EXTRACT TO READ:
····················

For example, the floating-point arithmetic unit 62 sequentially executes a first instruction and a second instruction received from the reservation station 50. For example, the first instruction is a 64-bit addition instruction. The floating-point arithmetic unit 62 adds the 64-bit data retained in registers f2 and f3, and stores the 64-bit addition result in a register f1. For example, the second instruction is a 128-bit addition instruction. The floating-point arithmetic unit 62 adds the 128-bit data retained in registers f1 and f4, and stores the 128-bit addition result in a register f5.


Each of the numerical values at the end of the registers f1, f2, f3, f4, and f5 indicates a logical register number. For example, the addition result data of the first instruction is stored in the physical register (WP-FPRN=“8” in FIG. 4) corresponding to the logical register number W-FPRN. The decoding unit 30 sets the bit lengths W-LEN and R-LEN of the instruction with the bit length (bit width) of 64 bits to “0”, and the bit lengths W-LEN and R-LEN of the instruction with the bit length (bit width) of 128 bits to “1”. Note that the bit length LEN may be expanded to 2 bits or more, such as when the bit length LEN is larger than 128 bits, when the bit length is divided in units of 32 bits, or the like.


At the time of decoding the first instruction, the decoding unit 30 stores the physical register number WP-FPRN (=8) and the bit length W-LEN (=0) indicating the bit length of 64 bits in the entry in the FPR renaming table 40 corresponding to the logical register number W-FPRN (=1). At the time of decoding the second instruction, the decoding unit 30 outputs the logical register number R-FPRN (=1) to the FPR renaming table 40. The FPR renaming table 40 outputs, to the reservation station 50, the bit length R-LEN (=0) and the physical register number RP-FPRN (=8) read from the entry corresponding to the logical register number R-FPRN (=1). Then, the floating-point arithmetic unit 62 executes the second instruction.


Note that each instruction may have a plurality of source operands, such as the registers f1 and f2 in the first instruction and the registers f1 and f4 in the second instruction. Accordingly, the decoding unit 30 practically outputs, for each instruction, a plurality of the logical register numbers R-FPRN corresponding to the respective plurality of source operands. The FPR renaming table 40 outputs, to the reservation station 50, a plurality of physical register numbers RP-FPRN and the bit length R-LEN on the basis of the plurality of logical register numbers R-FPRN received in parallel. Note that the configuration and the function of the GPR renaming table 42 are similar to the configuration and the function of the FPR renaming table 40 except that the register number corresponds to the GPR 68.



FIG. 5 illustrates an exemplary method of setting the physical register number WP-FPRN to be stored in the FPR renaming table 40 in FIG. 3. In FIG. 5, reference signs D and W indicated in parentheses at the end of signals indicate that the signals are generated in the cycle D and the cycle W in FIG. 7, respectively.

····················

INSTRUCTION 1:
According to the register-renaming excerpt, why does the decoding unit output several logical register numbers R-FPRN for each instruction? Answer in one to three sentences.

····················

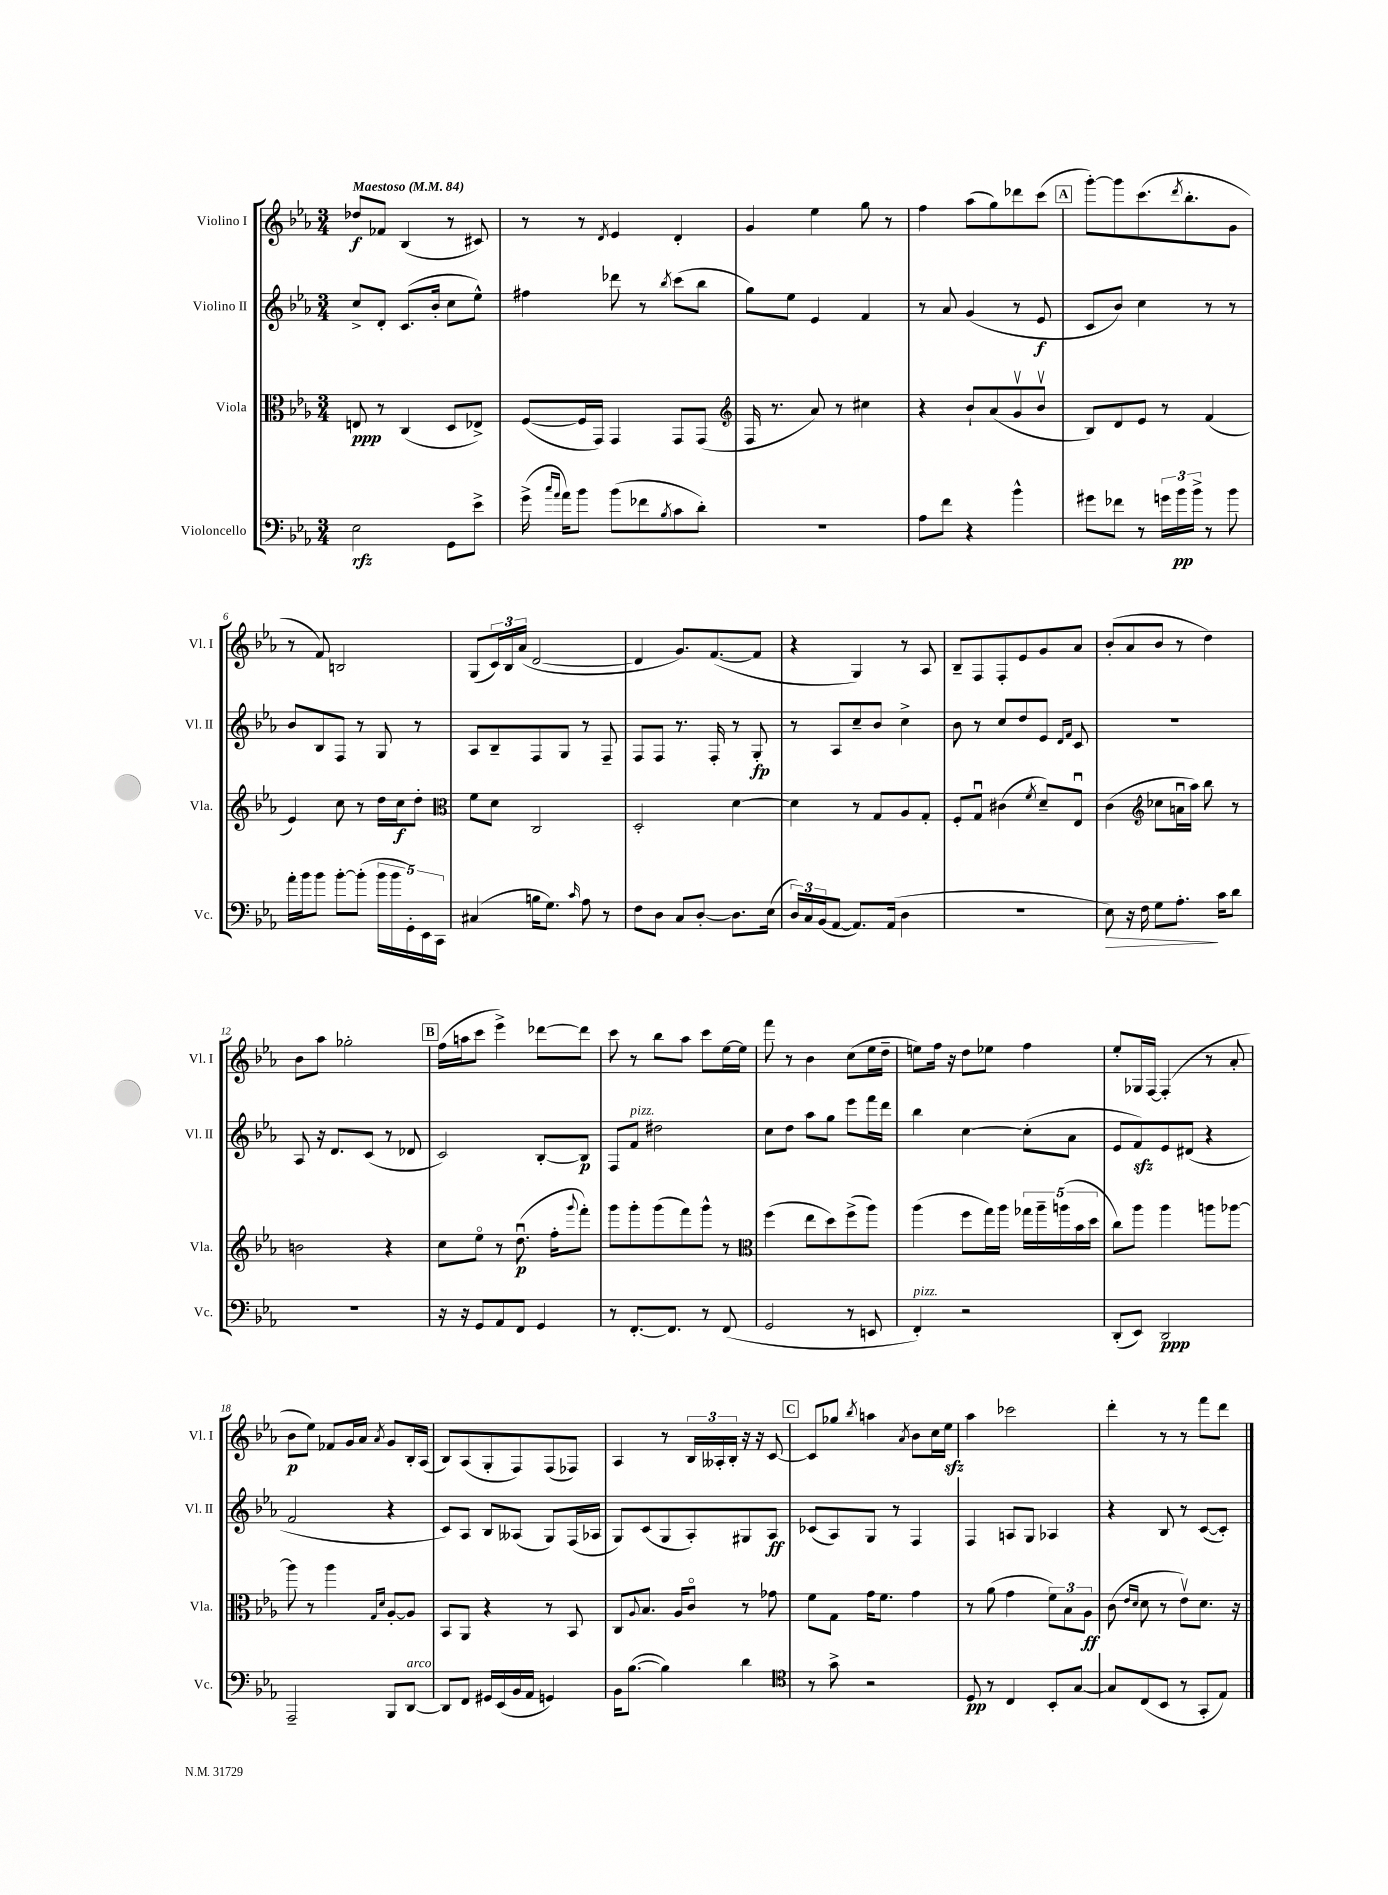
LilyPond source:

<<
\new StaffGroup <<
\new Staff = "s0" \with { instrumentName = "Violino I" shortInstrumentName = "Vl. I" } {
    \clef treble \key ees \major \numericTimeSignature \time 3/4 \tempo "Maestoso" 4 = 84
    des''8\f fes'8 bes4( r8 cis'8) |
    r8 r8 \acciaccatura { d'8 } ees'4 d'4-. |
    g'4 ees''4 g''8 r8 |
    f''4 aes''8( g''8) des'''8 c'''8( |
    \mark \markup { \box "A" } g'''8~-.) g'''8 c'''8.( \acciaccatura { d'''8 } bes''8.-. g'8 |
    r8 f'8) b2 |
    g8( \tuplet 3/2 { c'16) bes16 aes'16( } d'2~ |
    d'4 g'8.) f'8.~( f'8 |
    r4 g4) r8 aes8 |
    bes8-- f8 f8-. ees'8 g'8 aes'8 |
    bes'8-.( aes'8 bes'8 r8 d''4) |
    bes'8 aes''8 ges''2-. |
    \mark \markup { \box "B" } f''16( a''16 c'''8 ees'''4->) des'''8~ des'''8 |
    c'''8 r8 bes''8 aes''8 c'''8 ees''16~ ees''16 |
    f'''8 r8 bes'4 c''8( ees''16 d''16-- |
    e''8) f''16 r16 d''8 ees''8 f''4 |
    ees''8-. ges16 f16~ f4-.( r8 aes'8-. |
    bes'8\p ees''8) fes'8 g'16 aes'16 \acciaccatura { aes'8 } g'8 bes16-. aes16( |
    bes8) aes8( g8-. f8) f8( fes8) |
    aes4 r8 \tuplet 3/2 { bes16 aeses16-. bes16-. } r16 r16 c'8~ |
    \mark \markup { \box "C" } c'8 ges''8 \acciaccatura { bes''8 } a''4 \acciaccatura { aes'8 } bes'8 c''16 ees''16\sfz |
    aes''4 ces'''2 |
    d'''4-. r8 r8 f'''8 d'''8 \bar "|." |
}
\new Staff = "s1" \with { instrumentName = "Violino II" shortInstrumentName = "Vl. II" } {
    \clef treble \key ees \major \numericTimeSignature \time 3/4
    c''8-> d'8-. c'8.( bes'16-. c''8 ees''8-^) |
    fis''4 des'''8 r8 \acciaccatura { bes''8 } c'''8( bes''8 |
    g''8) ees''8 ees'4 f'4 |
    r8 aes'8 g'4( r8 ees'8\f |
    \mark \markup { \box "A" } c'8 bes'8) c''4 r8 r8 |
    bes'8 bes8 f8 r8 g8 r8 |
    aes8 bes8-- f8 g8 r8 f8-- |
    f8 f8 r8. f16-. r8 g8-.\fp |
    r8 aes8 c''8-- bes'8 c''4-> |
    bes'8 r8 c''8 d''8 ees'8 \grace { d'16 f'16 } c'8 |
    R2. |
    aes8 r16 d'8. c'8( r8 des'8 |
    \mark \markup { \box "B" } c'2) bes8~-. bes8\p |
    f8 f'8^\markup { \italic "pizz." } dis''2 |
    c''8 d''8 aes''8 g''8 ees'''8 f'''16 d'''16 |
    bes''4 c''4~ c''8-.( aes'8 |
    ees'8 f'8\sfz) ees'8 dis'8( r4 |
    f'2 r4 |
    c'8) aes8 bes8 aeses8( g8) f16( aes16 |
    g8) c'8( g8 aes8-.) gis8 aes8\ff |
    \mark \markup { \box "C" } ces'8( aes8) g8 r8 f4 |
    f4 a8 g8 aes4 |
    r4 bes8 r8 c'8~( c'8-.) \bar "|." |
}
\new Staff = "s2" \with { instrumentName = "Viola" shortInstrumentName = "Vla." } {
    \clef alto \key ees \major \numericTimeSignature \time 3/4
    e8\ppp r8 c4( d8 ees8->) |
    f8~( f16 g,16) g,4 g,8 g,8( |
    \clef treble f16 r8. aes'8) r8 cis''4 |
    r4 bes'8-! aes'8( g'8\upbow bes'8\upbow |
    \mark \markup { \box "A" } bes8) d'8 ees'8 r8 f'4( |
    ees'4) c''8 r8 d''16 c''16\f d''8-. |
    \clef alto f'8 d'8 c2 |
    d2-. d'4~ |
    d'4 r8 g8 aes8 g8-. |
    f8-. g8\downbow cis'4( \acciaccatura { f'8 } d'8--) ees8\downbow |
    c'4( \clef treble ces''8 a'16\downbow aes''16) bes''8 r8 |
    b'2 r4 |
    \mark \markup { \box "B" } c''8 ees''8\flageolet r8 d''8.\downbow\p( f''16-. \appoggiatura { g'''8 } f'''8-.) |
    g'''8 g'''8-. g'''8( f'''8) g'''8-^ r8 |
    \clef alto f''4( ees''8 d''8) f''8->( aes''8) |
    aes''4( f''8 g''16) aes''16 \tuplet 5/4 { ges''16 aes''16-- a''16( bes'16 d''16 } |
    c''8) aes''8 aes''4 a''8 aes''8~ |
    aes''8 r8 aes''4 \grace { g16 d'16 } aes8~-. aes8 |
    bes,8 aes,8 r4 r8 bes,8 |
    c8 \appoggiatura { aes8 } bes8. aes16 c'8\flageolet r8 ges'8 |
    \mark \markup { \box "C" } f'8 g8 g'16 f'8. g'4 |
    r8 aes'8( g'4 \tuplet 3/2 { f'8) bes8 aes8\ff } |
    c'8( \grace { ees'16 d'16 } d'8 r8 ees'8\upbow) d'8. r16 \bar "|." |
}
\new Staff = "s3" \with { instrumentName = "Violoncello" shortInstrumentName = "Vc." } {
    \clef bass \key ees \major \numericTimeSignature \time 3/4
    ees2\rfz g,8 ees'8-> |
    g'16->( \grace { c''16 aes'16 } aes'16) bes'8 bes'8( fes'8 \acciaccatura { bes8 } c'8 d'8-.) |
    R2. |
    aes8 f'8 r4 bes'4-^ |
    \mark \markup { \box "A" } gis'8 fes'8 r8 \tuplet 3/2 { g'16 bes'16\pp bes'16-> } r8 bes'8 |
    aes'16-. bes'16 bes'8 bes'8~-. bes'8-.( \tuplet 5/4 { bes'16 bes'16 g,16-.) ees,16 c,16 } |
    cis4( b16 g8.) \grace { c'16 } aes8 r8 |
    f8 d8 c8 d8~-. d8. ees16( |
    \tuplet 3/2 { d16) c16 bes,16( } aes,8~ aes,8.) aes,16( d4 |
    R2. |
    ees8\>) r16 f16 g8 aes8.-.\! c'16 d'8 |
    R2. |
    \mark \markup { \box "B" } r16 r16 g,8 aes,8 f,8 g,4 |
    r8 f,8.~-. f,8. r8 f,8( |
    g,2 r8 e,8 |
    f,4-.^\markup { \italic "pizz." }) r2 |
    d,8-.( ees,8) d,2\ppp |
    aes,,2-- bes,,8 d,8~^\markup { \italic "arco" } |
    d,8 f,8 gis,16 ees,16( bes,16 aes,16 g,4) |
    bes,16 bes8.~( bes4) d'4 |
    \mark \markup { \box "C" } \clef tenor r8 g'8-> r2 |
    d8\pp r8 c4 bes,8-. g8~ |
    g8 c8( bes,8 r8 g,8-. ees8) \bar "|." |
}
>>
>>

····················

INSTRUCTION 2:
Count the lines of the records that contain the string "major", and give only that number.

RESPONSE 1:
The decoding unit outputs several logical register numbers R-FPRN for each instruction because an instruction may have more than one source operand. Examples are registers f1 and f2 in the first instruction and registers f1 and f4 in the second. One logical register number is output for each of those source operands.

RESPONSE 2:
4